→ Task instructions: Once the line with "11: (40, 610, 6.44)" is found in the entries below, print it and each following line exactly, stopping after the line with "39: (655, 568, 6.01)"; print nothing else.

Dataset entries START

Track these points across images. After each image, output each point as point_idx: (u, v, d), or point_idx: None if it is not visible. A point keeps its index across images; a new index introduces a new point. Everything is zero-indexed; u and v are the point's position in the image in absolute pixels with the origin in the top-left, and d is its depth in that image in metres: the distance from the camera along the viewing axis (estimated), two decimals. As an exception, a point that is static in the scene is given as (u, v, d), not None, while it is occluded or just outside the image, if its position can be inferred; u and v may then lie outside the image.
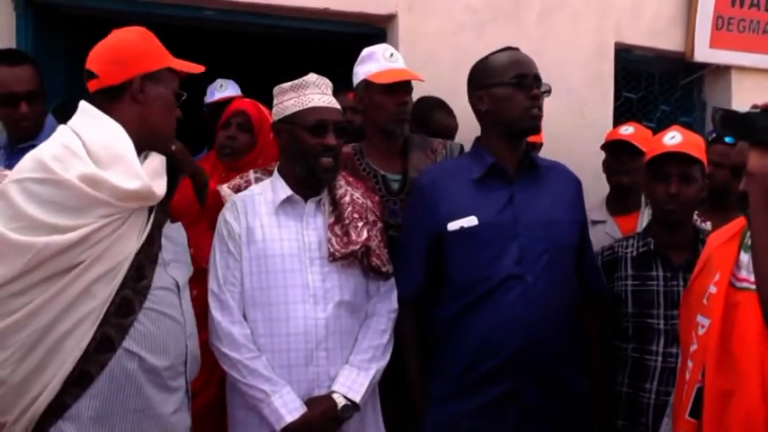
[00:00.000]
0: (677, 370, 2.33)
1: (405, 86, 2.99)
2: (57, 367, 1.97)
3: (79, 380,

Dataset entries END
Dataset entries START

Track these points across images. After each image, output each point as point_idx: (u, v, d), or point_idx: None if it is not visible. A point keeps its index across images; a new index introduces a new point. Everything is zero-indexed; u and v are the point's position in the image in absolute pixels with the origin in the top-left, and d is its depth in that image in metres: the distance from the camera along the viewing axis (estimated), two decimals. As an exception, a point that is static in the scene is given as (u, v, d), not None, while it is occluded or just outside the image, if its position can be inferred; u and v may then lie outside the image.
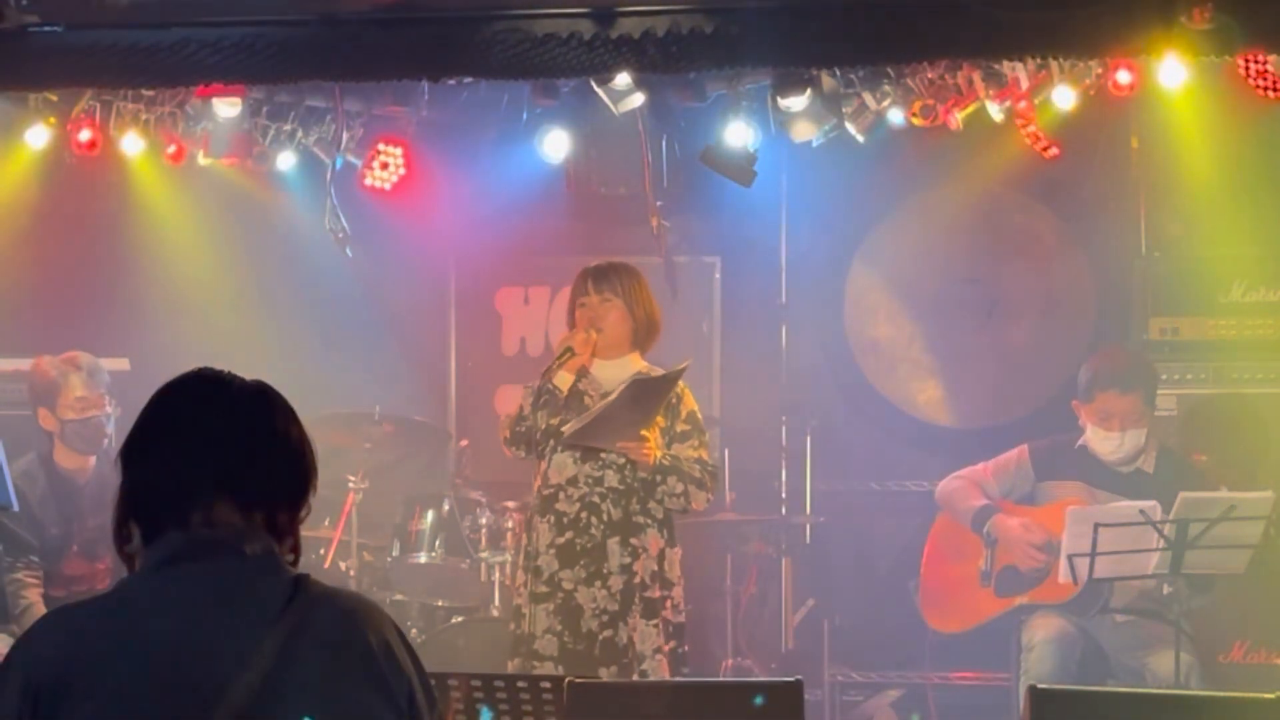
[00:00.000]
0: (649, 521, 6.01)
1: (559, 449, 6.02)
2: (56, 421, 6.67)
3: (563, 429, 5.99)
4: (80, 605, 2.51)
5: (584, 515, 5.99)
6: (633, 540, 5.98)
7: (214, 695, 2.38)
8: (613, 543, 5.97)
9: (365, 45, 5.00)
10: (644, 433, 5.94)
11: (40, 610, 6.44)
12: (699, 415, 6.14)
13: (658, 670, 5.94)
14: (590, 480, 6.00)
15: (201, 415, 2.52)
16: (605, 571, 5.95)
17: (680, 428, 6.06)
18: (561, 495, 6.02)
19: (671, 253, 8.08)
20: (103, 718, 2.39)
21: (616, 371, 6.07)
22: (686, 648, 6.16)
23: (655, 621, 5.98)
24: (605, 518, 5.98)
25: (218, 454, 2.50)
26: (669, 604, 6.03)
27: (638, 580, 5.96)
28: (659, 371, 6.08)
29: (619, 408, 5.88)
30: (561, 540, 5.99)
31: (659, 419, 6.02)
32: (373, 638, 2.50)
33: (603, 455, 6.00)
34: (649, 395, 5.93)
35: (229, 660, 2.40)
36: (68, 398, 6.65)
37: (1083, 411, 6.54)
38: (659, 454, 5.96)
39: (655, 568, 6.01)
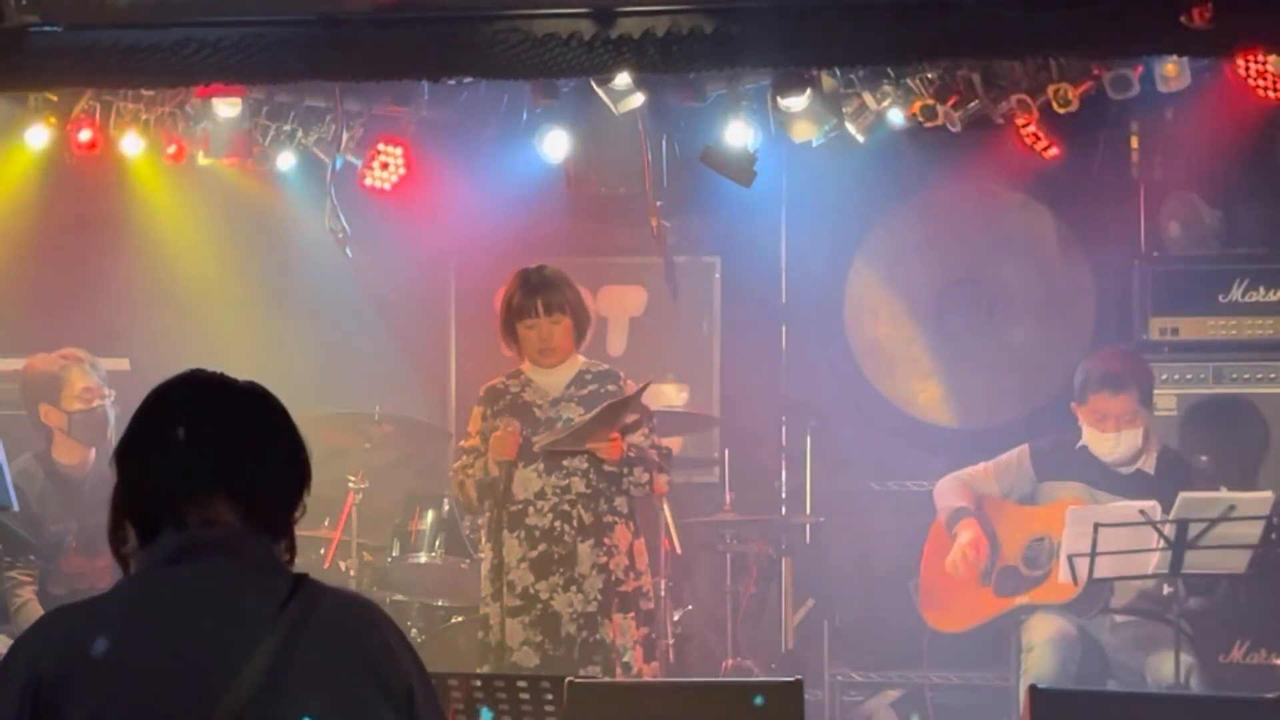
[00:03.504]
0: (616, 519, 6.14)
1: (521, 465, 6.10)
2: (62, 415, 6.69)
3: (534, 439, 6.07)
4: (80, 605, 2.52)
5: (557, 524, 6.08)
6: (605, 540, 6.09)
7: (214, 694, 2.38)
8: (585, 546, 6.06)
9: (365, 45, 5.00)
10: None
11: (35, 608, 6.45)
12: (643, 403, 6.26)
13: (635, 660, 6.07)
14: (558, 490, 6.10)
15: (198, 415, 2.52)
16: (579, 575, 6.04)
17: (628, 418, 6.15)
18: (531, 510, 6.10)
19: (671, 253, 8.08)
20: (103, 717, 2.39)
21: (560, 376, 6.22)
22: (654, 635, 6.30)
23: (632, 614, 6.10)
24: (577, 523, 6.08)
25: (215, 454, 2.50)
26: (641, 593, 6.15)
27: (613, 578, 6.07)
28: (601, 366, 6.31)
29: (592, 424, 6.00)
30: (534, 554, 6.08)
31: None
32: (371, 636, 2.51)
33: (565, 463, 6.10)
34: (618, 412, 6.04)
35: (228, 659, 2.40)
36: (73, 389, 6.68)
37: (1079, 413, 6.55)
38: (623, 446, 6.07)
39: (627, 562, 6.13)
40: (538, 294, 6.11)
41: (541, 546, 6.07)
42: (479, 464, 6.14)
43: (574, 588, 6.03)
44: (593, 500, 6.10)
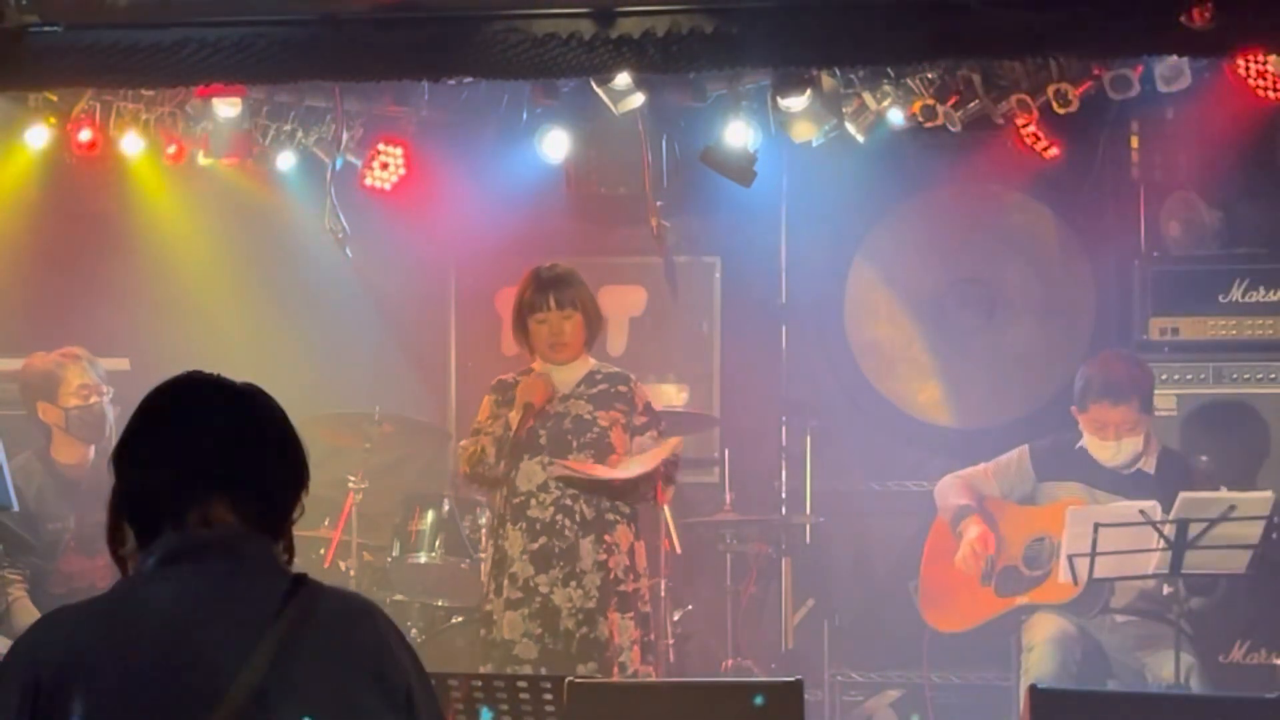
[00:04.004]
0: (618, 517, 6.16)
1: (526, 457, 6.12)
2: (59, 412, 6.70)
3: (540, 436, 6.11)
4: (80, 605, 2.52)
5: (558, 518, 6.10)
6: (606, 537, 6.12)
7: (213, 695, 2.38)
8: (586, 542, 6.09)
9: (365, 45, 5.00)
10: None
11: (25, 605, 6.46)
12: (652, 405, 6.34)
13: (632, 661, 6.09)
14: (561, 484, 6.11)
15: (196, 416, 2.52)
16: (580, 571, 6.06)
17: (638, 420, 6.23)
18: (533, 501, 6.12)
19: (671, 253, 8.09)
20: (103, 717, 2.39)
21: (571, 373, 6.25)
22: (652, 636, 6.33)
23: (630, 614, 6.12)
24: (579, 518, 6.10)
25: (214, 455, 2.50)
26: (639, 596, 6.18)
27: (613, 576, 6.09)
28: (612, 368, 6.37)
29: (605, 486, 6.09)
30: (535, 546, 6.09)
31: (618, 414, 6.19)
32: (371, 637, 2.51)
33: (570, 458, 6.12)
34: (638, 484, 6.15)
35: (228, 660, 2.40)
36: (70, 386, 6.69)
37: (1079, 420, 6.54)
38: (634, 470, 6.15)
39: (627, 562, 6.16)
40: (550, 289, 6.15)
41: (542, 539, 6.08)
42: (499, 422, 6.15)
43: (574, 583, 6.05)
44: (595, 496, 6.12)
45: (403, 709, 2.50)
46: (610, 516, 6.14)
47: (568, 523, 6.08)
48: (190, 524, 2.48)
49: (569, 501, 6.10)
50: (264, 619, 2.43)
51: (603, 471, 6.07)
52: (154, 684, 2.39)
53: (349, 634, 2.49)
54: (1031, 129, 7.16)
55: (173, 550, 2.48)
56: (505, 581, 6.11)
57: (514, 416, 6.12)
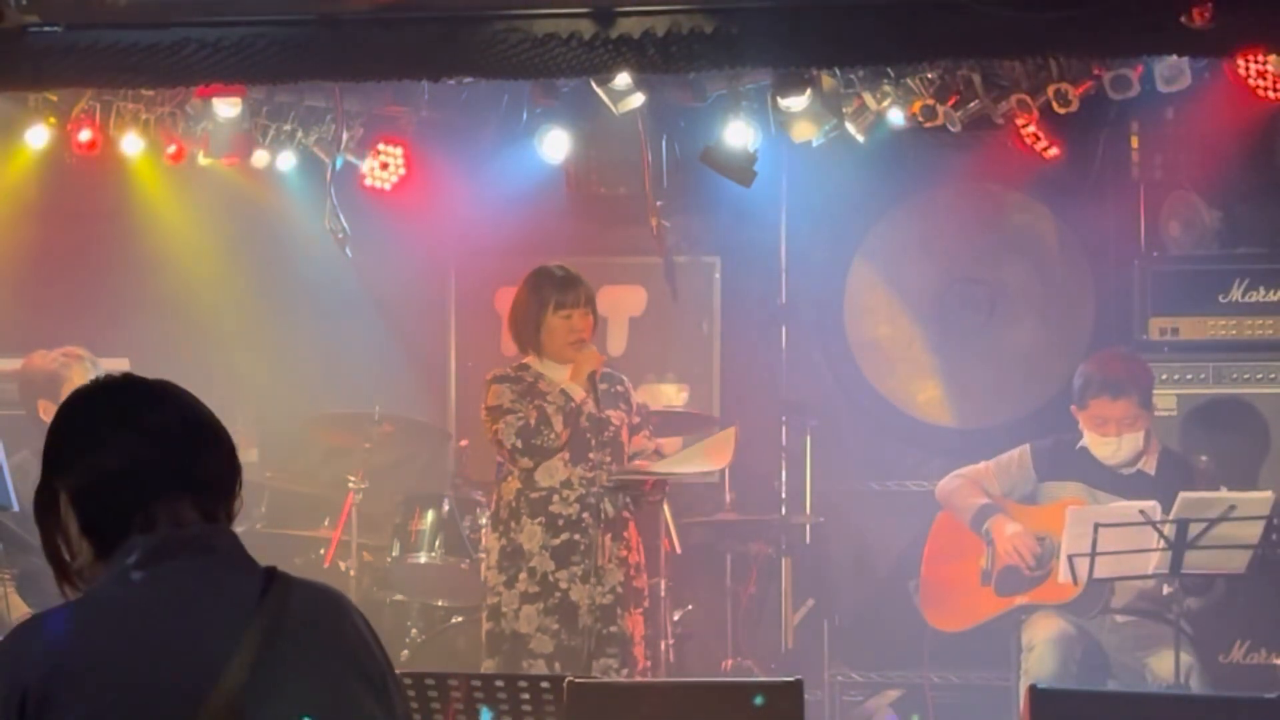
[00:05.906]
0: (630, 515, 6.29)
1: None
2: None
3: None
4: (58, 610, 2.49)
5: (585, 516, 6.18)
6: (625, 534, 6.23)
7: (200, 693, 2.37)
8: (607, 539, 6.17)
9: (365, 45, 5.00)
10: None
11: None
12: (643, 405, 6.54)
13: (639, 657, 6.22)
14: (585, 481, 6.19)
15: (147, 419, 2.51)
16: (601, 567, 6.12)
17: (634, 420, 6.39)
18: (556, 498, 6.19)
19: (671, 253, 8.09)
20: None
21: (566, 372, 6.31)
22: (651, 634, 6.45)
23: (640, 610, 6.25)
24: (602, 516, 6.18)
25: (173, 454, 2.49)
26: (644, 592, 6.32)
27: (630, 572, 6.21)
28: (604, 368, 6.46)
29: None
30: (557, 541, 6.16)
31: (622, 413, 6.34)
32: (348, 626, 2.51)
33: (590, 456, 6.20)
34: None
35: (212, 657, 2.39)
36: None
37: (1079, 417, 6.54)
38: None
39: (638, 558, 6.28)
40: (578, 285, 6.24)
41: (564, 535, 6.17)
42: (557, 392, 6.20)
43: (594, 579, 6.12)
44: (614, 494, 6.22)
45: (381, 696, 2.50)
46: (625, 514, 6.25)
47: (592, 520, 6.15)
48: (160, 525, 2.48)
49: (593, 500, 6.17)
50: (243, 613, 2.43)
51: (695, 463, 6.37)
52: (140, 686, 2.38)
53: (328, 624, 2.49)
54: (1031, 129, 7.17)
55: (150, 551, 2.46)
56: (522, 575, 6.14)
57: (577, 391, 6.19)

Dataset entries END

→ Answer area:
11: (40, 610, 6.44)
12: (699, 415, 6.14)
13: (658, 670, 5.94)
14: (590, 480, 6.00)
15: (201, 415, 2.52)
16: (605, 571, 5.95)
17: (680, 428, 6.06)
18: (561, 495, 6.02)
19: (671, 253, 8.08)
20: (103, 718, 2.39)
21: (616, 371, 6.07)
22: (686, 648, 6.16)
23: (655, 621, 5.98)
24: (605, 518, 5.98)
25: (218, 454, 2.50)
26: (669, 604, 6.03)
27: (638, 580, 5.96)
28: (659, 371, 6.08)
29: (619, 408, 5.88)
30: (561, 540, 5.99)
31: (659, 419, 6.02)
32: (373, 638, 2.50)
33: (603, 455, 6.00)
34: (649, 395, 5.93)
35: (229, 660, 2.40)
36: (68, 398, 6.65)
37: (1083, 411, 6.54)
38: (659, 454, 5.96)
39: (655, 568, 6.01)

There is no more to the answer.